The algorithms here only work on talking head style videos, for example, and require 40 minutes of input data. The edited speech also doesn’t seem like it can differ too much from the source material, and in their best quality fakes, the researchers asked the subjects to record new audio to match the changes, using AI to generate the video. (This is because audio fakes are sometimes subpar, though the quality is certainly getting much better.)
The researchers also note that they can’t yet change the mood or tone of the speaker’s voice as doing so would lead to “uncanny results.” And that any occlusions of the face — e.g. if someone waves their hands while speaking — throw off the algorithm completely.
So, the technology is not perfect, but these sorts of limitations always feature in early-stage research and it’s almost guaranteed they’ll be overcome in time. That means that society at large will soon have to grapple with the underlying concept this research demonstrates: the arrival of software that lets anyone edit what people say in videos with no technical training.
The potential harms of this technology are hugely worried, and researchers in this field are often criticized for failing to consider the potential misuse of their work. The scientists involved in this particular project say they’ve considered these problems.
In a blog post accompanying the paper, they write: “Although methods for image and video manipulation are as old as the media themselves, the risks of abuse are heightened when applied to a mode of communication that is sometimes considered to be authoritative evidence of thoughts and intents. We acknowledge that bad actors might use such technologies to falsify personal statements and slander prominent individuals.”
But the remedy they suggest is hardly comforting. They say to prevent confusion, AI-edited video should be clearly presented as such, either through the use of watermarking or through context (e.g. an audience understanding that they’re watching a fictional film).
But watermarks are easily removed and a loss of context is one of the hallmarks of online media. Fakes don’t need to be flawless to have an impact either. Plenty of fake news articles can be easily debunked with a few minutes’ research, but that doesn’t stop their spread, especially in communities who want to believe such lies that fit their preconceptions.

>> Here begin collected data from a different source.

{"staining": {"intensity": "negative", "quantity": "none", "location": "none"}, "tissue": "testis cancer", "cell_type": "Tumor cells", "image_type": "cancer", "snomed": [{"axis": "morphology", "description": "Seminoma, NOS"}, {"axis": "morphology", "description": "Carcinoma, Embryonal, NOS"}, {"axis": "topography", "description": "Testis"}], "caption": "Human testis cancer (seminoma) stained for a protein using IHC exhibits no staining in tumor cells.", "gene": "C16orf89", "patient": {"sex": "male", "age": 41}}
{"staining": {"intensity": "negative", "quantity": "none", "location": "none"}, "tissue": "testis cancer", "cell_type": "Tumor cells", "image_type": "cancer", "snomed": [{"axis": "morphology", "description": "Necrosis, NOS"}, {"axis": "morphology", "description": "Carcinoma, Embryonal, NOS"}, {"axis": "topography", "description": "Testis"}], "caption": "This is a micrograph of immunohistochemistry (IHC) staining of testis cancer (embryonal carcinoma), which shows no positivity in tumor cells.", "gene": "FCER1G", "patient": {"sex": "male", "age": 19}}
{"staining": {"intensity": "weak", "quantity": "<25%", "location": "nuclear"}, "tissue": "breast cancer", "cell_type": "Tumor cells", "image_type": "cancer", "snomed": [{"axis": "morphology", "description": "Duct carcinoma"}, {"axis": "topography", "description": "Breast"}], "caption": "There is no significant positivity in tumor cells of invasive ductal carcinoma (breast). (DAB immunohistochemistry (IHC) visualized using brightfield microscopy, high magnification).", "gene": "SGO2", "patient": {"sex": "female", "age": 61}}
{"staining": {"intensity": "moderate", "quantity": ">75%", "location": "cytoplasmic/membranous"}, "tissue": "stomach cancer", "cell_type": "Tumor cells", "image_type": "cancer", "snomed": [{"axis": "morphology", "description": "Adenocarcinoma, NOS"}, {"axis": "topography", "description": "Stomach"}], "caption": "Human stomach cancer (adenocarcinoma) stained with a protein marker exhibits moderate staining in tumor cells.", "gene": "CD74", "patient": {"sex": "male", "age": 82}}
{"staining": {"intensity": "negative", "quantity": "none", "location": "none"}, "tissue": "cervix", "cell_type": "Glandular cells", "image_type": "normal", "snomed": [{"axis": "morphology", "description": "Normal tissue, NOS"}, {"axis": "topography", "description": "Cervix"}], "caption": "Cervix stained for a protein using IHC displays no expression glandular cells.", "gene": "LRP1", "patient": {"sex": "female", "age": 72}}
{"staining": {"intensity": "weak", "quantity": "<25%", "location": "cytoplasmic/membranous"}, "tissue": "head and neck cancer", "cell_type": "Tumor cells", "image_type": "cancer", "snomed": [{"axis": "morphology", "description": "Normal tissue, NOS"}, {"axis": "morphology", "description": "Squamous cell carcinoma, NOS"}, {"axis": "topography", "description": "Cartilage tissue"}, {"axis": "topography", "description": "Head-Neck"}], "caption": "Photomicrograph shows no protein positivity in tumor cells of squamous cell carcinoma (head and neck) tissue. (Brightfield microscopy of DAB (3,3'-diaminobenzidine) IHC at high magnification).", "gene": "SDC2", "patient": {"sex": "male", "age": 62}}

The researchers note that technology like this has many beneficial uses, too. It would be of great help to the film and TV industries, allowing them to fix misspoken lines without rerecording footage, and create seamless dubs of actors speaking different languages.
But these benefits seem underwhelming compared to the potential damage. Although there’s a good argument to be made that deepfake propaganda isn’t as much of a threat as many believe, the progress made in research like this is still deeply troubling.